» **WORK TO BE COMPLETED**
Rewrite the data from the line containing "pose: elev=33.8 azim=190.1" down to the line containing "Dot at: (338, 190)", changing "dist" to "distance" and leaving everything else as it stands. Omit the pictures from your answer.

» **EXERCISE INPUTS**
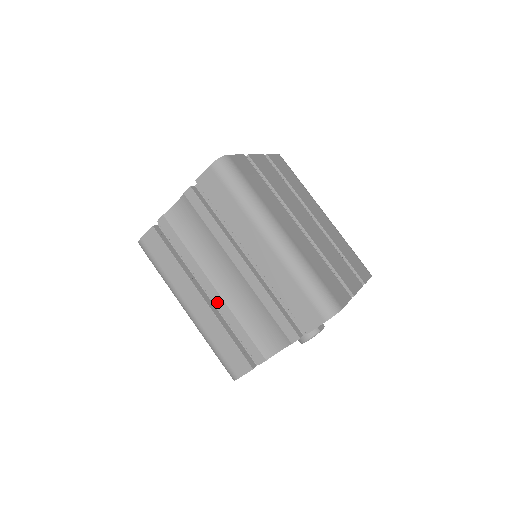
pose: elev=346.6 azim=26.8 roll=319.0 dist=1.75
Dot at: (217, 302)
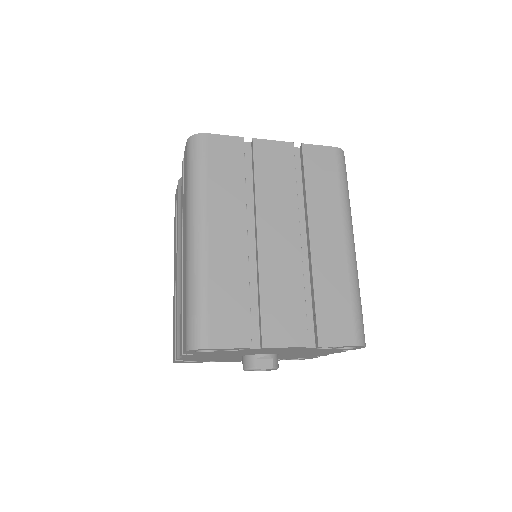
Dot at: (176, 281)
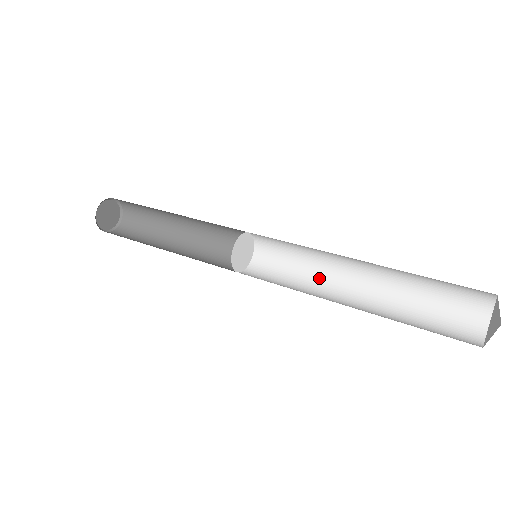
* * *
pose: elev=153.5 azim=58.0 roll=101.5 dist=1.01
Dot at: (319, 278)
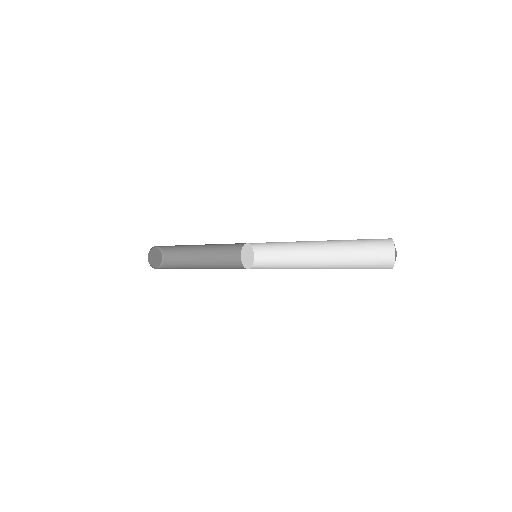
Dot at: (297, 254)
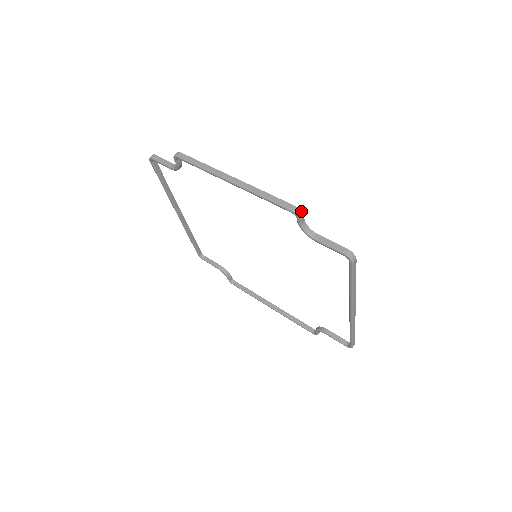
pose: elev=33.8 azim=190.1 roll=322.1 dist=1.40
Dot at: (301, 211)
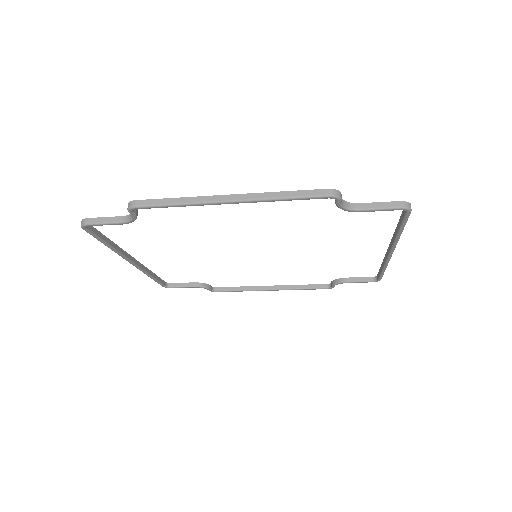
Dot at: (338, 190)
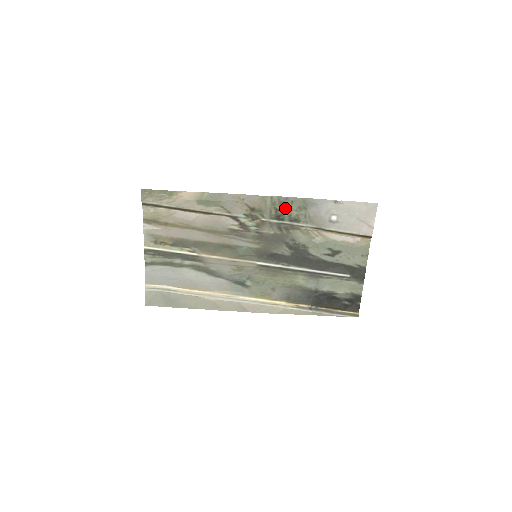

» **RESPONSE TO THIS EXERCISE**
pose: elev=33.8 azim=190.1 roll=322.1 distance=1.40
Dot at: (301, 211)
Dot at: (338, 190)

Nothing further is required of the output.